WORK INSTRUCTION — Your output should be the lines from the start of the data through the line containing "[Privacy-Awareness, Responsibility and", exactly and nothing more.
═════ DATA LISTING
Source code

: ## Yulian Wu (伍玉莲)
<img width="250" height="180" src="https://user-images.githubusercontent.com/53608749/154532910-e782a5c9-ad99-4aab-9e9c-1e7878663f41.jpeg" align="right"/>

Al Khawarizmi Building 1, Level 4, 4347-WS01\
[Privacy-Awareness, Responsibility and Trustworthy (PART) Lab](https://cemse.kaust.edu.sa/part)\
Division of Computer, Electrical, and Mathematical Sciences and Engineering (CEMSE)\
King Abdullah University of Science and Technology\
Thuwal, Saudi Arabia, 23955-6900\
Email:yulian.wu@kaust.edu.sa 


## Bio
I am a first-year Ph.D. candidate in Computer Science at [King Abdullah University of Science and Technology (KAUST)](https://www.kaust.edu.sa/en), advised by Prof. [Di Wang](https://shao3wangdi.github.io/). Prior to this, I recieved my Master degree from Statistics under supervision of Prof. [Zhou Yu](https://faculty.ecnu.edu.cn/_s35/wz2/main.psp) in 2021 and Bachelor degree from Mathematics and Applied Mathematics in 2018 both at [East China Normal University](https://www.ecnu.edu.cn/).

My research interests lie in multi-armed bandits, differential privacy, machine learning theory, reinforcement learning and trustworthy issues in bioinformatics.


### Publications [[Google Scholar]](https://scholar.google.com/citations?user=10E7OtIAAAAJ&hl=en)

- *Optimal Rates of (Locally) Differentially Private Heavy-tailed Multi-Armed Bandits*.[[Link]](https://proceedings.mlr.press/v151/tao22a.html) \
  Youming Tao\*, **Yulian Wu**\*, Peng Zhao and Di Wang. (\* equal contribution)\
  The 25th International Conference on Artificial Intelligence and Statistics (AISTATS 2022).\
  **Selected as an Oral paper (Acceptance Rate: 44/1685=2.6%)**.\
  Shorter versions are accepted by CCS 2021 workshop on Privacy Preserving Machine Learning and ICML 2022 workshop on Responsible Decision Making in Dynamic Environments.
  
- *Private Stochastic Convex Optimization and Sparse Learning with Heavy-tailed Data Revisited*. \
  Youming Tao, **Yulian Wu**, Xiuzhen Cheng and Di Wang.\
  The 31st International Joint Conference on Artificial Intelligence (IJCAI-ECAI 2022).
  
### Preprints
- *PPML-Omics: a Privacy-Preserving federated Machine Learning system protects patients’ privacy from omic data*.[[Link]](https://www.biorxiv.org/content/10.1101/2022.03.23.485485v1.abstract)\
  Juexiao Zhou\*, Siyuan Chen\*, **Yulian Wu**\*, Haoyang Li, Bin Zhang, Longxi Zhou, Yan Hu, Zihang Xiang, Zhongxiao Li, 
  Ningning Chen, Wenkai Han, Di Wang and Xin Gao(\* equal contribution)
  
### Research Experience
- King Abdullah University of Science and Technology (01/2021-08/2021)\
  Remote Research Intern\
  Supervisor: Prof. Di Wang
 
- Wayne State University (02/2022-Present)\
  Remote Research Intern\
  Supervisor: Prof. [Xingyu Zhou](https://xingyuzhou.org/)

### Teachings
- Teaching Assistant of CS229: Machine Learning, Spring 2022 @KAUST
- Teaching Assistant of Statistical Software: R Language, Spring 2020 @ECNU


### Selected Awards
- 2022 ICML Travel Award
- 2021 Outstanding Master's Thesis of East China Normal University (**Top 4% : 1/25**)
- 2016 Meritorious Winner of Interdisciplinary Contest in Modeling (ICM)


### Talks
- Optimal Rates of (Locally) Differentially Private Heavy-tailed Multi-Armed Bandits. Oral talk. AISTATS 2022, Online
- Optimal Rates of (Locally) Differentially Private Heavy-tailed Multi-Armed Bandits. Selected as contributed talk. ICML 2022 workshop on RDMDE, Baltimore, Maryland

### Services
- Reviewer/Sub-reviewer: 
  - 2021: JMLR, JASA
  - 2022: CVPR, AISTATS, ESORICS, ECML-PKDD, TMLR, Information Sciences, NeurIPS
══════════
WRITTEN RESPONSE —
Source code

: ## Yulian Wu (伍玉莲)
<img width="250" height="180" src="https://user-images.githubusercontent.com/53608749/154532910-e782a5c9-ad99-4aab-9e9c-1e7878663f41.jpeg" align="right"/>

Al Khawarizmi Building 1, Level 4, 4347-WS01\
[Privacy-Awareness, Responsibility and Trustworthy (PART) Lab](https://cemse.kaust.edu.sa/part)\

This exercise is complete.